Biostar Pharmaceuticals Inc (NASDAQ:BSPM) delivered a less impressive 2.59% ROE over the past year, compared to the 12.26% return generated by its industry. BSPM’s results could indicate a relatively inefficient operation to its peers, and while this may be the case, it is important to understand what ROE is made up of and how it should be interpreted. Knowing these components could change your view on BSPM’s performance. I will take you through how metrics such as financial leverage impact ROE which may affect the overall sustainability of BSPM’s returns. Check out our latest analysis for Biostar Pharmaceuticals
Peeling the layers of ROE – trisecting a company’s profitability
Firstly, Return on Equity, or ROE, is simply the percentage of last years’ earning against the book value of shareholders’ equity. For example, if the company invests $1 in the form of equity, it will generate $0.03 in earnings from this. In most cases, a higher ROE is preferred; however, there are many other factors we must consider prior to making any investment decisions.
Return on Equity = Net Profit ÷ Shareholders Equity
ROE is measured against cost of equity in order to determine the efficiency of Biostar Pharmaceuticals’s equity capital deployed. Its cost of equity is 4.65%. Since Biostar Pharmaceuticals’s return does not cover its cost, with a difference of -2.07%, this means its current use of equity is not efficient and not sustainable. Very simply, Biostar Pharmaceuticals pays more for its capital than what it generates in return. ROE can be split up into three useful ratios: net profit margin, asset turnover, and financial leverage.

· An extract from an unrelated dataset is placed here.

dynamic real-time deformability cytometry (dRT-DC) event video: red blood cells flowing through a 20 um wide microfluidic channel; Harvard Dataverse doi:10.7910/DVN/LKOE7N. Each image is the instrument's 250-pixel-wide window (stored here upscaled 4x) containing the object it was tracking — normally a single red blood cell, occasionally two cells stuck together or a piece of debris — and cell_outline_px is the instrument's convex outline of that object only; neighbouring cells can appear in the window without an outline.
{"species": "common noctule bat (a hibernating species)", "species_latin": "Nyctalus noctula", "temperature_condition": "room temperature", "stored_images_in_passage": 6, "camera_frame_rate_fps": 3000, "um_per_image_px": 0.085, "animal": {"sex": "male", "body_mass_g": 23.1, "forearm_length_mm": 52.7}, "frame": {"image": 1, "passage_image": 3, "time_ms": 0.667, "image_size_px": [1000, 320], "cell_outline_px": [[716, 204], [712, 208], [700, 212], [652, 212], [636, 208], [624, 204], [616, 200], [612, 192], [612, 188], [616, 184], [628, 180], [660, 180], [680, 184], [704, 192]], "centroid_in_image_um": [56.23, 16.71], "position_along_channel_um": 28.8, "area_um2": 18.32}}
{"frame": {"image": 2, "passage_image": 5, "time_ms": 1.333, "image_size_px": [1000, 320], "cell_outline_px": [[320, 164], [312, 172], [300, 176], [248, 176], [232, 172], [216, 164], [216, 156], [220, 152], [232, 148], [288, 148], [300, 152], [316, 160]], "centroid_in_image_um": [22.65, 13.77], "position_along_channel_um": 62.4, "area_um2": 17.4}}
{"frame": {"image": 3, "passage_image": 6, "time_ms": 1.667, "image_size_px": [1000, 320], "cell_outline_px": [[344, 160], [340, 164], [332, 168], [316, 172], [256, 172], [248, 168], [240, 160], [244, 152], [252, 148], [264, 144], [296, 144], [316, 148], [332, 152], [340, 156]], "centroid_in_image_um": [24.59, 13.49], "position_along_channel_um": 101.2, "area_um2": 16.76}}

This is called the Dupont Formula:
ROE = profit margin × asset turnover × financial leverage
ROE = (annual net profit ÷ sales) × (sales ÷ assets) × (assets ÷ shareholders’ equity)
ROE = annual net profit ÷ shareholders’ equity
The first component is profit margin, which measures how much of sales is retained after the company pays for all its expenses. The other component, asset turnover, illustrates how much revenue Biostar Pharmaceuticals can make from its asset base. The most interesting ratio, and reflective of sustainability of its ROE, is financial leverage. Since ROE can be artificially increased through excessive borrowing, we should check Biostar Pharmaceuticals’s historic debt-to-equity ratio. Currently the debt-to-equity ratio stands at a low 6.71%, which means Biostar Pharmaceuticals still has headroom to take on more leverage in order to increase profits.
ROE is one of many ratios which meaningfully dissects financial statements, which illustrates the quality of a company. Biostar Pharmaceuticals exhibits a weak ROE against its peers, as well as insufficient levels to cover its own cost of equity this year. However, ROE is not likely to be inflated by excessive debt funding, giving shareholders more conviction in the sustainability of returns, which has headroom to increase further. ROE is a helpful signal, but it is definitely not sufficient on its own to make an investment decision.
For Biostar Pharmaceuticals, I’ve compiled three important aspects you should look at:
- Financial Health: Does it have a healthy balance sheet? Take a look at our free balance sheet analysis with six simple checks on key factors like leverage and risk.
- Valuation: What is Biostar Pharmaceuticals worth today? Is the stock undervalued, even when its growth outlook is factored into its intrinsic value? The intrinsic value infographic in our free research report helps visualize whether Biostar Pharmaceuticals is currently mispriced by the market.
- Other High-Growth Alternatives : Are there other high-growth stocks you could be holding instead of Biostar Pharmaceuticals? Explore our interactive list of stocks with large growth potential to get an idea of what else is out there you may be missing!
To help readers see pass the short term volatility of the financial market, we aim to bring you a long-term focused research analysis purely driven by fundamental data. Note that our analysis does not factor in the latest price sensitive company announcements.
The author is an independent contributor and at the time of publication had no position in the stocks mentioned.